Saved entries
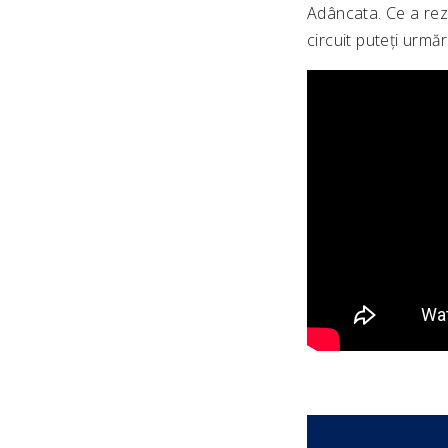
Adâncata. Ce a rez
circuit puteți urmăr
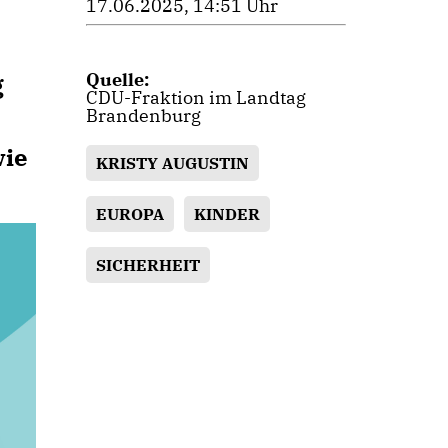
17.06.2025, 14:51 Uhr
Quelle:
g
CDU-Fraktion im Landtag
Brandenburg
wie
KRISTY AUGUSTIN
EUROPA
KINDER
SICHERHEIT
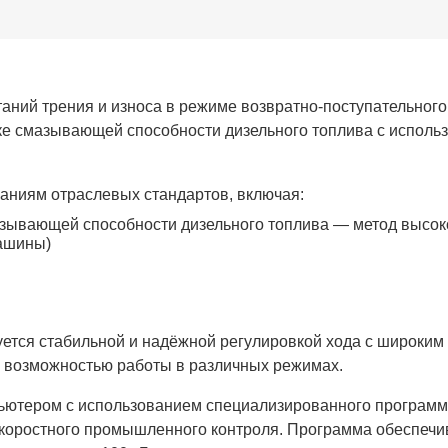
аний трения и износа в режиме возвратно-поступательног
ке смазывающей способности дизельного топлива с исполь
аниям отраслевых стандартов, включая:
азывающей способности дизельного топлива — метод высок
ашины)
ется стабильной и надёжной регулировкой хода с широким
и возможностью работы в различных режимах.
ьютером с использованием специализированного программ
скоростного промышленного контроля. Программа обеспечи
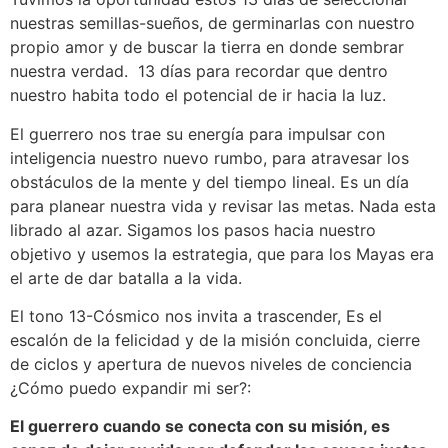
nuestras semillas-sueños, de germinarlas con nuestro
propio amor y de buscar la tierra en donde sembrar
nuestra verdad. 13 días para recordar que dentro
nuestro habita todo el potencial de ir hacia la luz.
El guerrero nos trae su energía para impulsar con
inteligencia nuestro nuevo rumbo, para atravesar los
obstáculos de la mente y del tiempo lineal. Es un día
para planear nuestra vida y revisar las metas. Nada esta
librado al azar. Sigamos los pasos hacia nuestro
objetivo y usemos la estrategia, que para los Mayas era
el arte de dar batalla a la vida.
El tono 13-Cósmico nos invita a trascender, Es el
escalón de la felicidad y de la misión concluida, cierre
de ciclos y apertura de nuevos niveles de conciencia
¿Cómo puedo expandir mi ser?:
El guerrero cuando se conecta con su misión, es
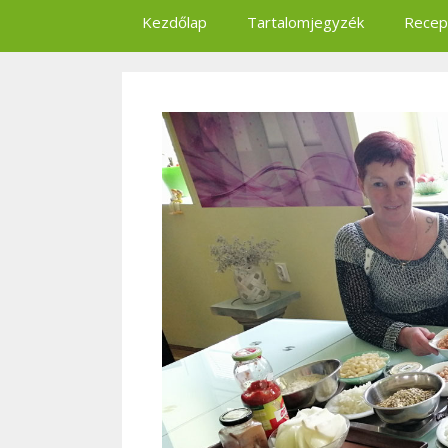
Kezdőlap
Tartalomjegyzék
Recep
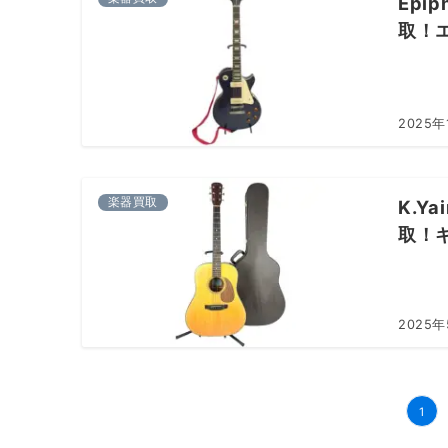
Epip
取！
2025年
楽器買取
K.Y
取！
2025
投
1
稿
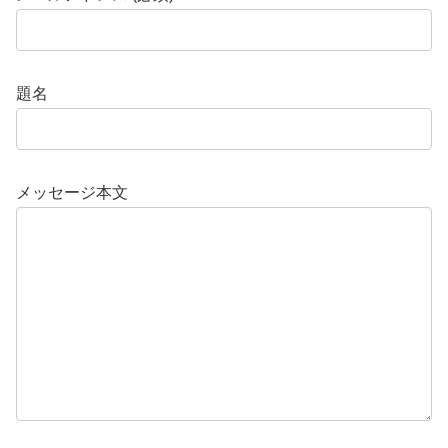
題名
メッセージ本文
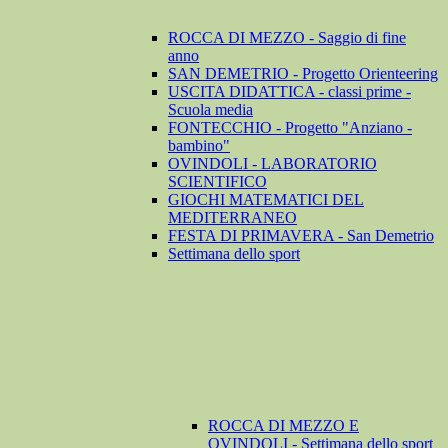
ROCCA DI MEZZO - Saggio di fine
anno
SAN DEMETRIO - Progetto Orienteering
USCITA DIDATTICA - classi prime -
Scuola media
FONTECCHIO - Progetto "Anziano -
bambino"
OVINDOLI - LABORATORIO
SCIENTIFICO
GIOCHI MATEMATICI DEL
MEDITERRANEO
FESTA DI PRIMAVERA - San Demetrio
Settimana dello sport
ROCCA DI MEZZO E
OVINDOLI - Settimana dello sport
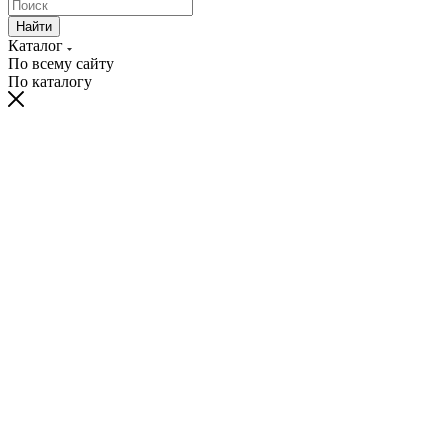
Найти
Каталог
По всему сайту
По каталогу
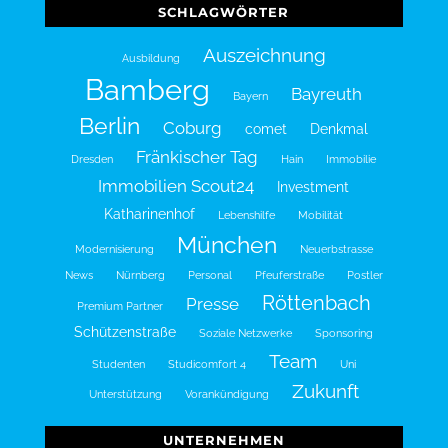
SCHLAGWÖRTER
Auszeichnung
Ausbildung
Bamberg
Bayreuth
Bayern
Berlin
Coburg
comet
Denkmal
Fränkischer Tag
Dresden
Hain
Immobilie
Immobilien Scout24
Investment
Katharinenhof
Lebenshilfe
Mobilität
München
Modernisierung
Neuerbstrasse
News
Nürnberg
Personal
Pfeuferstraße
Postler
Röttenbach
Presse
Premium Partner
Schützenstraße
Soziale Netzwerke
Sponsoring
Team
Studenten
Studicomfort 4
Uni
Zukunft
Unterstützung
Vorankündigung
UNTERNEHMEN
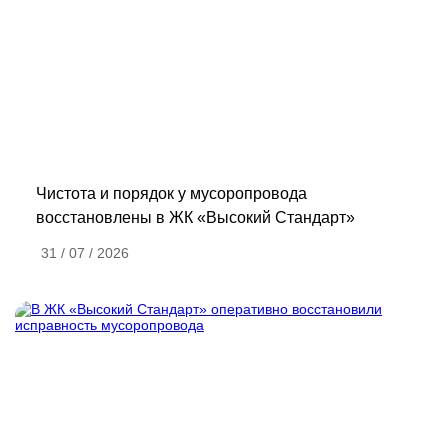
Чистота и порядок у мусоропровода
восстановлены в ЖК «Высокий Стандарт»
31 / 07 / 2026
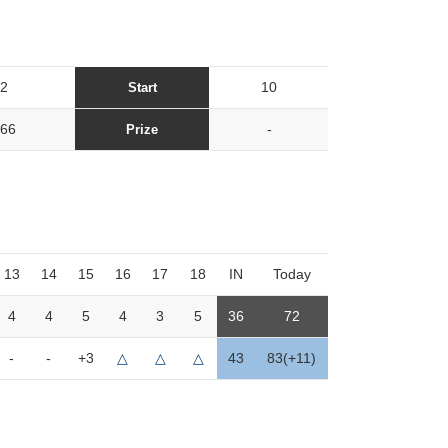
2
10
Start
66
-
Prize
13
14
15
16
17
18
IN
Today
4
4
5
4
3
5
36
72
-
-
+3
△
△
△
43
83(+11)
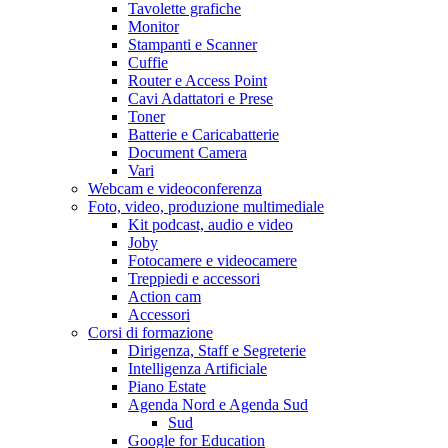
Tavolette grafiche
Monitor
Stampanti e Scanner
Cuffie
Router e Access Point
Cavi Adattatori e Prese
Toner
Batterie e Caricabatterie
Document Camera
Vari
Webcam e videoconferenza
Foto, video, produzione multimediale
Kit podcast, audio e video
Joby
Fotocamere e videocamere
Treppiedi e accessori
Action cam
Accessori
Corsi di formazione
Dirigenza, Staff e Segreterie
Intelligenza Artificiale
Piano Estate
Agenda Nord e Agenda Sud
Sud
Google for Education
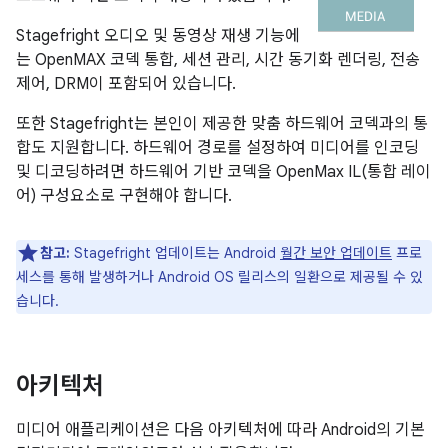
Stagefright 오디오 및 동영상 재생 기능에
는 OpenMAX 코덱 통합, 세션 관리, 시간 동기화 렌더링, 전송
제어, DRM이 포함되어 있습니다.
또한 Stagefright는 본인이 제공한 맞춤 하드웨어 코덱과의 통
합도 지원합니다. 하드웨어 경로를 설정하여 미디어를 인코딩
및 디코딩하려면 하드웨어 기반 코덱을 OpenMax IL(통합 레이
어) 구성요소로 구현해야 합니다.
참고:
Stagefright 업데이트는 Android
월간 보안 업데이트
프로
세스를 통해 발생하거나 Android OS 릴리스의 일환으로 제공될 수 있
습니다.
아키텍처
미디어 애플리케이션은 다음 아키텍처에 따라 Android의 기본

**Problem description:**
From the line with "Intelligenza Artificiale" down to the last line of the entries above, set down every line exactly, apart from the pictures.

**Result of the exercise:**
Intelligenza Artificiale
Piano Estate
Agenda Nord e Agenda Sud
Sud
Google for Education
Stagefright 오디오 및 동영상 재생 기능에
는 OpenMAX 코덱 통합, 세션 관리, 시간 동기화 렌더링, 전송
제어, DRM이 포함되어 있습니다.
또한 Stagefright는 본인이 제공한 맞춤 하드웨어 코덱과의 통
합도 지원합니다. 하드웨어 경로를 설정하여 미디어를 인코딩
및 디코딩하려면 하드웨어 기반 코덱을 OpenMax IL(통합 레이
어) 구성요소로 구현해야 합니다.
참고:
Stagefright 업데이트는 Android
월간 보안 업데이트
프로
세스를 통해 발생하거나 Android OS 릴리스의 일환으로 제공될 수 있
습니다.
아키텍처
미디어 애플리케이션은 다음 아키텍처에 따라 Android의 기본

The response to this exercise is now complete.